## Required work
Repeat the data below with no changes.

## Data in this exercise
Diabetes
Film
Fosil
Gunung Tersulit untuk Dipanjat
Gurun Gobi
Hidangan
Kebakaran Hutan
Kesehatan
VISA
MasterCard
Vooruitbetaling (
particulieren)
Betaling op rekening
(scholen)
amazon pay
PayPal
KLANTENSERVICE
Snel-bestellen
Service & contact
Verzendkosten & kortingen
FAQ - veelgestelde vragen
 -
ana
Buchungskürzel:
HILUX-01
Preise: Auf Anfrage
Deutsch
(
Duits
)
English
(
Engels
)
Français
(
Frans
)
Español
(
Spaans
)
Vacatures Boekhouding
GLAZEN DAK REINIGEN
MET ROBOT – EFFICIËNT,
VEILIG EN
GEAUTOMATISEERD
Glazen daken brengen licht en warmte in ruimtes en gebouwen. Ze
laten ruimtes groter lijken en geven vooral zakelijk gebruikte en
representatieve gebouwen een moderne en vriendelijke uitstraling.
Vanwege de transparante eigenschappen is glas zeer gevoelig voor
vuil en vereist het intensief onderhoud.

## Your response
Diabetes
Film
Fosil
Gunung Tersulit untuk Dipanjat
Gurun Gobi
Hidangan
Kebakaran Hutan
Kesehatan
VISA
MasterCard
Vooruitbetaling (
particulieren)
Betaling op rekening
(scholen)
amazon pay
PayPal
KLANTENSERVICE
Snel-bestellen
Service & contact
Verzendkosten & kortingen
FAQ - veelgestelde vragen
 -
ana
Buchungskürzel:
HILUX-01
Preise: Auf Anfrage
Deutsch
(
Duits
)
English
(
Engels
)
Français
(
Frans
)
Español
(
Spaans
)
Vacatures Boekhouding
GLAZEN DAK REINIGEN
MET ROBOT – EFFICIËNT,
VEILIG EN
GEAUTOMATISEERD
Glazen daken brengen licht en warmte in ruimtes en gebouwen. Ze
laten ruimtes groter lijken en geven vooral zakelijk gebruikte en
representatieve gebouwen een moderne en vriendelijke uitstraling.
Vanwege de transparante eigenschappen is glas zeer gevoelig voor
vuil en vereist het intensief onderhoud.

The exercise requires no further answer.